To make these calculations, Wells Fargo developed software called the automated-decisioning tool. The tool analyzes the individual borrower and their loan, and uses various constraints, including an incorrect calculation of attorneys’ fees, to decide whether or not to approve the loan. The software generates a yes or no decision. Only the decision, and not the actual calculations, are exported to different parts of the bank, meaning the error was not noticed for five years. Because attorneys’ fees were being calculated incorrectly, 625 borrowers who qualified for modification were denied. Overall, Wells Fargo approved 28% of modification requests, below average for the nation’s largest mortgage servicers.
Lessons for Compliance Professionals
For compliance professionals, this episode provides multiple take-aways. The failures at Wells Fargo demonstrate the risks of automation in compliance, the importance of technical expertise, and the risk of decision-making without putting the consumer and ultimately the reputation of the enterprise first.
Banking compliance is often complex, especially for institutions with thousands of loans and customers. Software systems can provide a useful solution in managing a bank’s day-to-day operations. Further, consumer’s desire for online and mobile banking services provides additional incentive to automate decision-making. An individual can easily apply for a mortgage, credit card, or in this case a loan modification online or through a smart phone app. The bank can create a system to analyze the borrower and determine whether or not to approve the loan within seconds. Doing so provides an efficient solution to a complex workload. However, in creating software, banks need to be sure the assumptions and overall framework utilized by the bank are correct. Further, an effective auditing system must be implemented to continually analyze whether the system is working correctly. As this case demonstrates, using incorrect assumptions or constraints can result in catastrophic consequences to a borrower.

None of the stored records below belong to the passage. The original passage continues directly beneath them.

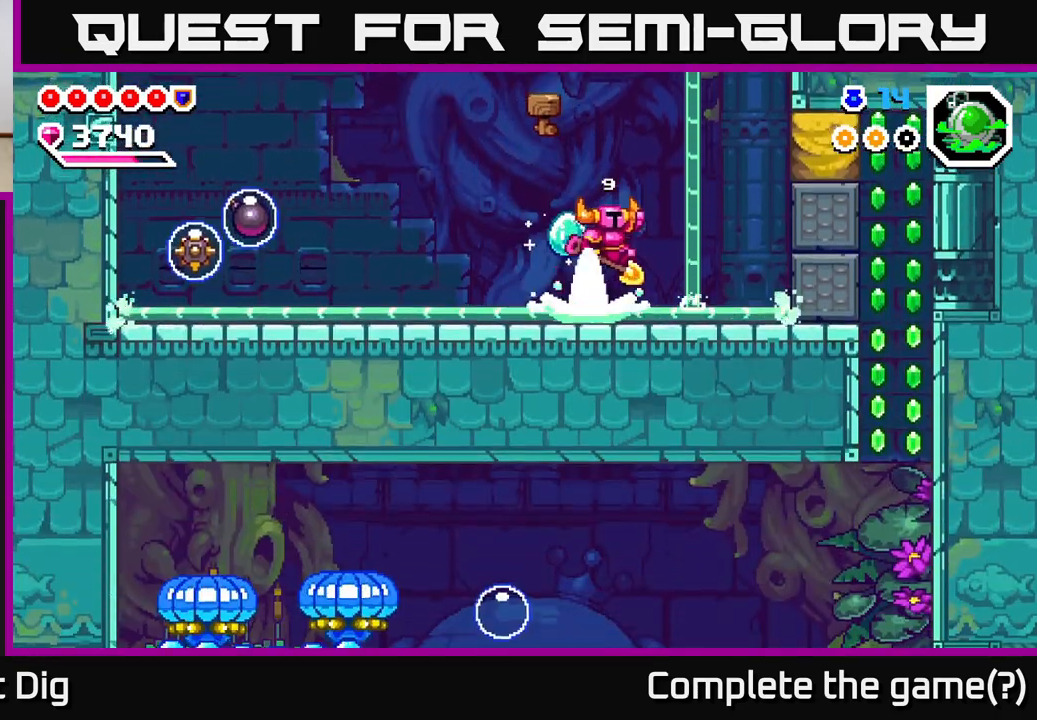
{"buttons": [], "right_stick": "center", "events": [[233, "DPAD_RIGHT", "up"], [300, "DPAD_LEFT", "down"], [417, "DPAD_LEFT", "up"], [500, "A", "up"]]}
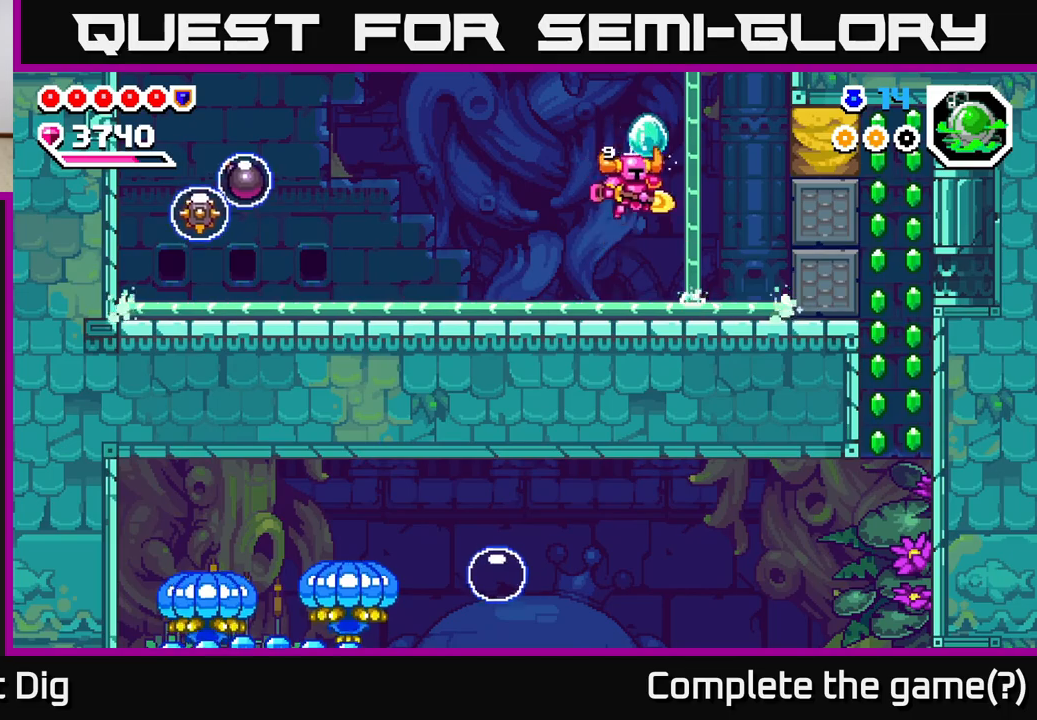
{"buttons": ["A"], "right_stick": "center", "events": [[17, "DPAD_RIGHT", "down"], [267, "DPAD_RIGHT", "up"], [300, "A", "down"]]}
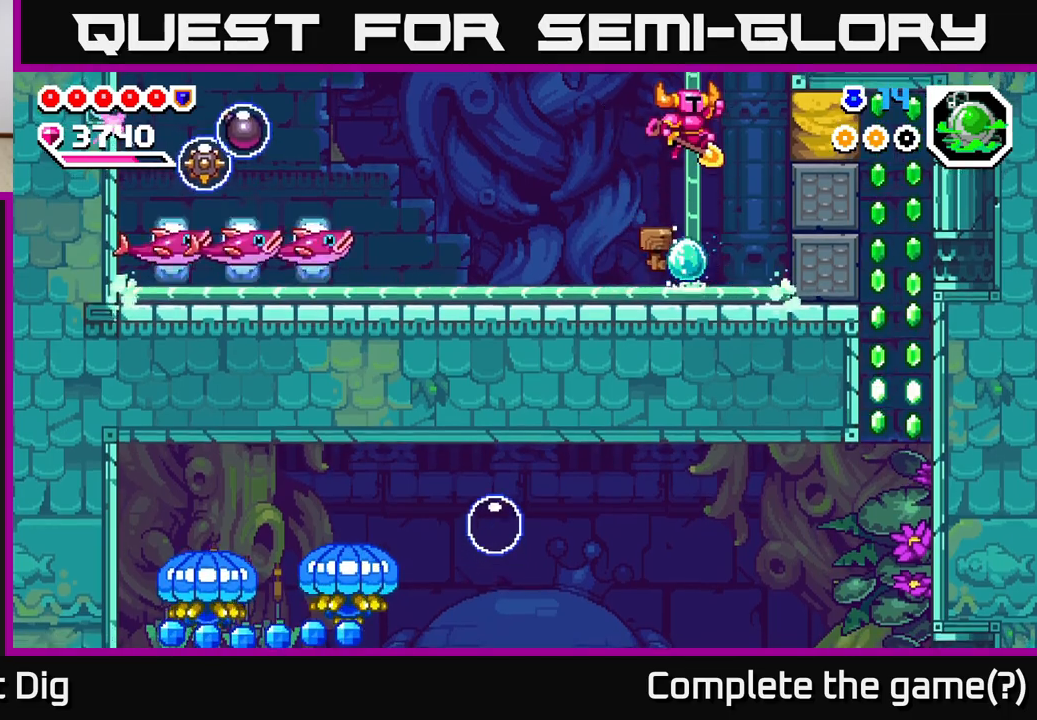
{"buttons": [], "right_stick": "center", "events": [[350, "A", "up"]]}
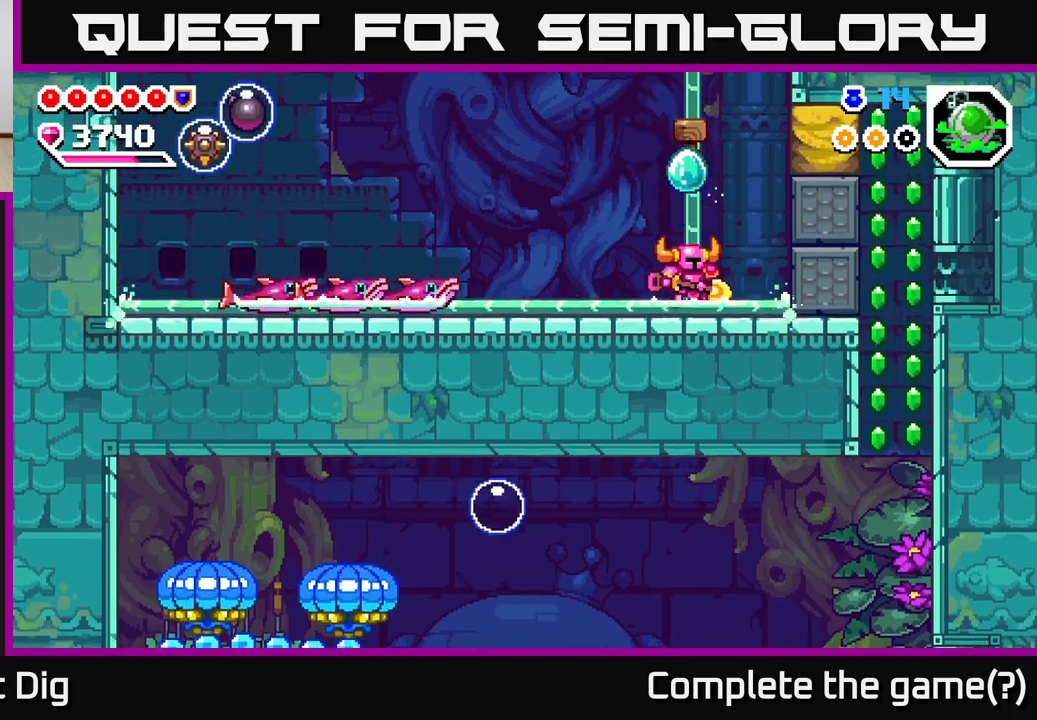
{"buttons": ["A", "DPAD_RIGHT"], "right_stick": "center", "events": [[417, "A", "down"], [433, "DPAD_RIGHT", "down"]]}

The case of Wells Fargo also demonstrates the importance of technical expertise, both in information technology and financial regulation. Wells Fargo did not notice the software error for five years. Thus, no internal audit, board oversight, or regulatory examination revealed the issue for five years. This demonstrates the need for more technical expertise in banking. As the industry becomes more technology-based, it’s paramount that institutions and regulators employ more individuals with information technology backgrounds, and better educate their existing employees on the intricacies of information technology.
Finally, this demonstrates the importance of putting the needs of the customer first. In comparison to the financial and housing crises of the past decade, this episode is a drop in the bucket. However, for the 400 families who lost their homes, their lives are changed forever. The decisioning tool developed by Wells Fargo offered efficiency, but cost the bank reputational and legal damage, and costs borrowers their homes. It’s hard to imagine George Bailey making an incorrect calculation resulting in a foreclosure. When making decisions, institutions need to think more like George Bailey and less like Mr. Potter.
Both Congress and regulators have begun looking into this episode further. Several questions hang over the investigation including the role of regulators while the error was ongoing at Wells Fargo. Specifically, whether a lack of regulatory due diligence allowed the error to continue. Additionally, what further issues arising from the immediate aftermath of the financial and housing crises could become apparent over time. Finally, with an administration determined to deregulate financial services, what consequences will institutions actually face for failures like this.